■ TEXT SEGMENT:
-- begin --

You have now manually modified the master and node configuration files, but this is just a simple use case. From here you can see all the master and node configuration options, and further customize your own cluster by making further modifications.

To modify a node in your cluster, update the node configuration maps as needed. Do not manually edit the node-config.yaml file.

Master Configuration Files

This section reviews parameters mentioned in the master-config.yaml file.

You can create a new master configuration file to see the valid options for your installed version of OpenShift Container Platform.

Whenever you modify the master-config.yaml file, you must restart the master for the changes to take effect. See Restarting OpenShift Container Platform services.

Admission Control Configuration

Table 1. Admission Control Configuration Parameters
Parameter Name	Description
`AdmissionConfig`	Contains the admission control plug-in configuration. OpenShift Container Platform has a configurable list of admission controller plug-ins that are triggered whenever API objects are created or modified. This option allows you to override the default list of plug-ins; for example, disabling some plug-ins, adding others, changing the ordering, and specifying configuration. Both the list of plug-ins and their configuration can be controlled from Ansible.
`APIServerArguments`	Key-value pairs that will be passed directly to the Kube API server that match the API servers' command line arguments. These are not migrated, but if you reference a value that does not exist the server will not start. These values may override other settings in `KubernetesMasterConfig`, which may cause invalid configurations. Use `APIServerArguments` with the `event-ttl` value to store events in etcd. The default is `2h`, but it can be set to less to prevent memory growth: apiServerArguments: event-ttl: - "15m"
`ControllerArguments`	Key-value pairs that will be passed directly to the Kube controller manager that match the controller manager’s command line arguments. These are not migrated, but if you reference a value that does not exist the server will not start. These values may override other settings in `KubernetesMasterConfig`, which may cause invalid configurations.
`DefaultAdmissionConfig`	Used to enable or disable various admission plug-ins. When this type is present as the configuration object under `pluginConfig` and if the admission plug-in supports it, this will cause an off by default admission plug-in to be enabled.
`PluginConfig`	Allows specifying a configuration file per admission control plug-in.
`PluginOrderOverride`	A list of admission control plug-in names that will be installed on the master. Order is significant. If empty, a default list of plug-ins is used.

-- end --

(Data entries)
-- begin --

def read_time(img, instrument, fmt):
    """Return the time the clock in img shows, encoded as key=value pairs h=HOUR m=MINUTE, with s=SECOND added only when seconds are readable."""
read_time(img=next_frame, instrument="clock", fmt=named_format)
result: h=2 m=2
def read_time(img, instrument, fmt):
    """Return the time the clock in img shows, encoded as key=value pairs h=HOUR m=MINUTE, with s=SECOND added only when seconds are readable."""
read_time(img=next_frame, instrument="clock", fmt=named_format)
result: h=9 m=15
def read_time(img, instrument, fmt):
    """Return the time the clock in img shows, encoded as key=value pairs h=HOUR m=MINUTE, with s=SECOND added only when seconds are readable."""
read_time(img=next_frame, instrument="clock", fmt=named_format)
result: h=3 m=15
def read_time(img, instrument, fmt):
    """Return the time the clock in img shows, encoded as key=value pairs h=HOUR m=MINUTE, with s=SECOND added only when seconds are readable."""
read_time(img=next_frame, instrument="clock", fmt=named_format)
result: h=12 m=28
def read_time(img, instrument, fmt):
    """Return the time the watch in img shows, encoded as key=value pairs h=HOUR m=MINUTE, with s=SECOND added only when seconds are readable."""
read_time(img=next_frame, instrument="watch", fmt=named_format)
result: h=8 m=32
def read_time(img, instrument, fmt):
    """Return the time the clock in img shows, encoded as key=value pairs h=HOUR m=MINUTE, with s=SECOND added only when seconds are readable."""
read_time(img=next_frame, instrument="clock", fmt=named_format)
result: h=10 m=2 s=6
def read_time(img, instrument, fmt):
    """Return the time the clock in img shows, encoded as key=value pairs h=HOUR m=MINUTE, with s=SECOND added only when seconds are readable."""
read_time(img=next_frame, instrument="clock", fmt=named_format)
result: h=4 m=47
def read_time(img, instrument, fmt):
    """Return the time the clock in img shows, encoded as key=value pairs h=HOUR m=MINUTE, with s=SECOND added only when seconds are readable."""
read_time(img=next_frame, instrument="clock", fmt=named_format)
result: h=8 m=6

-- end --

■ EXERCISE SET:
**a)** Summarize the OpenShift master configuration passage in two sentences.
**b)** Please extend the OpenShift master configuration passage from the point where it stops.

■ ANSWERS PER TASK:
**a)** The passage says the master and node configuration files can be customized further, but a node should be changed through the node configuration maps rather than by editing node-config.yaml by hand, and any change to master-config.yaml takes effect only after the master restarts. It then lists admission control parameters, including AdmissionConfig, APIServerArguments, ControllerArguments, DefaultAdmissionConfig, PluginConfig, and PluginOrderOverride, which set which admission plug-ins run and in what order and pass arguments to the Kube API server and controller manager.

**b)**
`SchedulerArguments`	Key-value pairs that will be passed directly to the Kube scheduler that match the scheduler’s command line arguments. These are not migrated, but if you reference a value that does not exist the server will not start. These values may override other settings in `KubernetesMasterConfig`, which may cause invalid configurations.

Asset Configuration

Table 2. Asset Configuration Parameters
Parameter Name	Description
`AssetConfig`	If present, then the asset server starts based on the defined parameters. For example: assetConfig: logoutURL: "" masterPublicURL: https://master.ose32.example.com:8443 publicURL: https://master.ose32.example.com:8443/console/ servingInfo: bindAddress: 0.0.0.0:8443 bindNetwork: tcp4 certFile: master.server.crt clientCA: "" keyFile: master.server.key maxRequestsInFlight: 0 requestTimeoutSeconds: 0
`corsAllowedOrigins`	To access the API server from a web application using a different host name, you must whitelist that host name by specifying `corsAllowedOrigins` in the configuration field or by specifying the `--cors-allowed-origins` option on `openshift start`. No pinning or escaping is done to the value. See Web Console for example usage.
`DisabledFeatures`	A list of features that should not be started. You will likely want to set this as null. It is very unlikely that anyone will want to manually disable features and that is not encouraged.
`Extensions`	Files to serve from the asset server file system under a subcontext.
`ExtensionDevelopment`	When set to true, tells the asset server to reload extension scripts and stylesheets for every request rather than only at startup. It lets you develop extensions without having to restart the server for every change.
`ExtensionProperties`	Key- (string) and value- (string) pairs that will be injected into the console under the global variable `OPENSHIFT_EXTENSION_PROPERTIES`.
`ExtensionScripts`	File paths on the asset server files to load as scripts when the web console loads.
`ExtensionStylesheets`	File paths on the asset server files to load as style sheets when the web console loads.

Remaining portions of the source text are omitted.